Stored data:
((
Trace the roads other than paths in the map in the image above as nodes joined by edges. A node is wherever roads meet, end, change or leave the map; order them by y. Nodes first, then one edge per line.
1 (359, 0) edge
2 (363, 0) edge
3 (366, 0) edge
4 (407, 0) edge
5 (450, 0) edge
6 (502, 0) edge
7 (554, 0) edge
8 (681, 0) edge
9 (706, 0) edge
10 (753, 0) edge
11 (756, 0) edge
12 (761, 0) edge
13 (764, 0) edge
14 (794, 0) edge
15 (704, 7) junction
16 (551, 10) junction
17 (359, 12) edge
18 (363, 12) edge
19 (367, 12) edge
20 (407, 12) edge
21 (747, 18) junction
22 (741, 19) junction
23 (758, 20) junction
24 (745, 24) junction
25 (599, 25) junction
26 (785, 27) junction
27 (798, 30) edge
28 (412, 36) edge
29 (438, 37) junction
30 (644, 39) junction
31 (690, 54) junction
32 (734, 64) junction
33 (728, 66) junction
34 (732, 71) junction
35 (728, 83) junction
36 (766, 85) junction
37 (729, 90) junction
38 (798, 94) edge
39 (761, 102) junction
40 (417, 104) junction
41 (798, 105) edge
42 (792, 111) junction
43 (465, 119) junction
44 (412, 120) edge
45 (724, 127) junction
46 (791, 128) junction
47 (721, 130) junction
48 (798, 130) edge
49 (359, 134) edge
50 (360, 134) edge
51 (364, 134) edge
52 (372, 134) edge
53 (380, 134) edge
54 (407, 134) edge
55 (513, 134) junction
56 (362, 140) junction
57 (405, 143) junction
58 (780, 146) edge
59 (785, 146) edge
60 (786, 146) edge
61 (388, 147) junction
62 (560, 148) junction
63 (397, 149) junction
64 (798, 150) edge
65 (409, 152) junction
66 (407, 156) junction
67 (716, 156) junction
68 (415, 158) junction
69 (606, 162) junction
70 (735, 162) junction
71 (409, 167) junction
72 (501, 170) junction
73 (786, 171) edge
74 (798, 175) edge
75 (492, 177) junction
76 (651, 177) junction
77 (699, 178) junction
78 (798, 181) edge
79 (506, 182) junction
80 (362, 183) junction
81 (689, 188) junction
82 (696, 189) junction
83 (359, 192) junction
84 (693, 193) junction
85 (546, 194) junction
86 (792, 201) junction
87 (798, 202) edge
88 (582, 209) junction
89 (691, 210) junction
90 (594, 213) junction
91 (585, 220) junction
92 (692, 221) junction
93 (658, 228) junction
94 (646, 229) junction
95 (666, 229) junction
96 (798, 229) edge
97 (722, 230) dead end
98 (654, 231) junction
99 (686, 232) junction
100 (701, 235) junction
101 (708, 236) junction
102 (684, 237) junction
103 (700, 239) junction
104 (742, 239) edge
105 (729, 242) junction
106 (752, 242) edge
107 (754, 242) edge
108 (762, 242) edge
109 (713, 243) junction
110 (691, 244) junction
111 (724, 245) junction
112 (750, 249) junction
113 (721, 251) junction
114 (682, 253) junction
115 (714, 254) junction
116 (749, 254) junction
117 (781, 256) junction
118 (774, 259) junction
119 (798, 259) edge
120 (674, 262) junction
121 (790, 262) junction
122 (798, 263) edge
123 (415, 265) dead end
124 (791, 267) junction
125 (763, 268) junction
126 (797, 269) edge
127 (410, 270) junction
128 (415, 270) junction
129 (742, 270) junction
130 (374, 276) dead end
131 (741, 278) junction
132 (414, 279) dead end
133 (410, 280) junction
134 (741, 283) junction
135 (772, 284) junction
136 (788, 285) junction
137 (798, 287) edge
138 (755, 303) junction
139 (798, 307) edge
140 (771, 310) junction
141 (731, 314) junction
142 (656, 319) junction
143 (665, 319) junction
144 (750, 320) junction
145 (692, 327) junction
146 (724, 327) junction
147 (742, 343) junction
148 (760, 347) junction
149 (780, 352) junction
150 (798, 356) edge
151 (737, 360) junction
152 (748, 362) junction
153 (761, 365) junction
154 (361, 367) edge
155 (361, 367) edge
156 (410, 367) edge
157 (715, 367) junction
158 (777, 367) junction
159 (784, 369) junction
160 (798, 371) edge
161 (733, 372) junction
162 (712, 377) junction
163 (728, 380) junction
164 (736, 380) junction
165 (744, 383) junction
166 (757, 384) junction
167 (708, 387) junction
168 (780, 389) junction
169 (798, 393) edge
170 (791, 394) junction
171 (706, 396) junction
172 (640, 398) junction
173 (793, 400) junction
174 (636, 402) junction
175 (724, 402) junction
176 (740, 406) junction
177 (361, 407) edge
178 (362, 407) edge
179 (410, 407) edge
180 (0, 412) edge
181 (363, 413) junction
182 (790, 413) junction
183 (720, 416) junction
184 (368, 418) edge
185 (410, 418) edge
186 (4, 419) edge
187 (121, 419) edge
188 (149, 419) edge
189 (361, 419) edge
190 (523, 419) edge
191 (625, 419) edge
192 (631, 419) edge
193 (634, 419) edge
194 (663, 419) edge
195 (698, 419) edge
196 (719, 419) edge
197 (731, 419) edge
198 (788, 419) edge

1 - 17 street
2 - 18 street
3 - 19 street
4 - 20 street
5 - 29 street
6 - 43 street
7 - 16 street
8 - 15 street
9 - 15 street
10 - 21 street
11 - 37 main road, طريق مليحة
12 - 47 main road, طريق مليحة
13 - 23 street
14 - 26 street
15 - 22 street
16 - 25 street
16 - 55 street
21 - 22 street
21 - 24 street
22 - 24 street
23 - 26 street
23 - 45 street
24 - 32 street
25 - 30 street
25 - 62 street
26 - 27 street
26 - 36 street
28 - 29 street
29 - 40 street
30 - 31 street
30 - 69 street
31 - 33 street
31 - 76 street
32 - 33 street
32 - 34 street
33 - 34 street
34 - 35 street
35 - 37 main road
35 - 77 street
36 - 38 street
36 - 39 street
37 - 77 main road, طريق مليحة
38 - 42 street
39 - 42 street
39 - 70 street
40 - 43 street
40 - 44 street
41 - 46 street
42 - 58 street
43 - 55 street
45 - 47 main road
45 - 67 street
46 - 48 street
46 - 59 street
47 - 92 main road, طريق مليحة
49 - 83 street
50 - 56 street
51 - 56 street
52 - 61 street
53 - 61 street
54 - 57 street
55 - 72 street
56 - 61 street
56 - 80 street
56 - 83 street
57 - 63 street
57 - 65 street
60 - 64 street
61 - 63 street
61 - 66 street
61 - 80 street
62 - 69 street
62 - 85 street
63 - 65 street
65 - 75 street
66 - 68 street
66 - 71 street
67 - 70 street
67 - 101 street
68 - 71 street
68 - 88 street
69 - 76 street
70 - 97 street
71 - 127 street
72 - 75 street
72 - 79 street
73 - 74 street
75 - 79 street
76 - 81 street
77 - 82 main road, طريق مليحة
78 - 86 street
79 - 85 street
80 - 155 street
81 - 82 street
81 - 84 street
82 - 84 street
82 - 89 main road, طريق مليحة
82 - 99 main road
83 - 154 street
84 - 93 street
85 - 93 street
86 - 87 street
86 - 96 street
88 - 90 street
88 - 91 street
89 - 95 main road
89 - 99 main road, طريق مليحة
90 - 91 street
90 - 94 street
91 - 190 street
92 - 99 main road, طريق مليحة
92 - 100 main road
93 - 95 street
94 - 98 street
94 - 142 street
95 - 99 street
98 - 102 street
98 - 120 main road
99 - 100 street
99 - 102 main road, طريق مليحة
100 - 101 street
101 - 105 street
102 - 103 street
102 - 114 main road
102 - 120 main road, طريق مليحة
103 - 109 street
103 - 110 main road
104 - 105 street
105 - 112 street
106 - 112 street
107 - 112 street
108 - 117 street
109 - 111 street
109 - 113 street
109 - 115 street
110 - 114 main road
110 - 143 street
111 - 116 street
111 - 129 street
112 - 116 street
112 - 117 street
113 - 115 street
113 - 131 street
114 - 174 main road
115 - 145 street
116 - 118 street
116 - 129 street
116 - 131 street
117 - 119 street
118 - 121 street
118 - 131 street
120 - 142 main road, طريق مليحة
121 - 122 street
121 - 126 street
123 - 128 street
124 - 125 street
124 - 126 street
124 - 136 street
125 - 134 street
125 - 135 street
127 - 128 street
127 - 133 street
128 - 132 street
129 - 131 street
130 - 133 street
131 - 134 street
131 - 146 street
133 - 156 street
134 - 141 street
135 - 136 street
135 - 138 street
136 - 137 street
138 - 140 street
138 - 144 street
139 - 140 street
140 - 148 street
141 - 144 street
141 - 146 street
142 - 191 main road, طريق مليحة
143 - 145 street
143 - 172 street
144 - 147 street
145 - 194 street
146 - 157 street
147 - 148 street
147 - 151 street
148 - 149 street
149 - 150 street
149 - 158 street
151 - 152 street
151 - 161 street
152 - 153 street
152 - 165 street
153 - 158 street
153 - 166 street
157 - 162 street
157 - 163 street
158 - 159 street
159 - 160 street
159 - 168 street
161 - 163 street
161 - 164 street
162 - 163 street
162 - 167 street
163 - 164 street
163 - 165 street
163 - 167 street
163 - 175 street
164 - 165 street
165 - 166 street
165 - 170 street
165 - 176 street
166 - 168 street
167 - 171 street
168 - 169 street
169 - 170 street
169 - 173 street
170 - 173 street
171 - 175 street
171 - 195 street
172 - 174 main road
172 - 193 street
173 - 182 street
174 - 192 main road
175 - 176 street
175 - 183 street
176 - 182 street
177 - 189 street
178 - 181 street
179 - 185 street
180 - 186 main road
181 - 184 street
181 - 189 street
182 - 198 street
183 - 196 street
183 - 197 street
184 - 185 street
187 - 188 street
))
▶ What the task requires
Across the data above, how many lines carry the word "dead"? Only the number is needed.

▶ The answer
4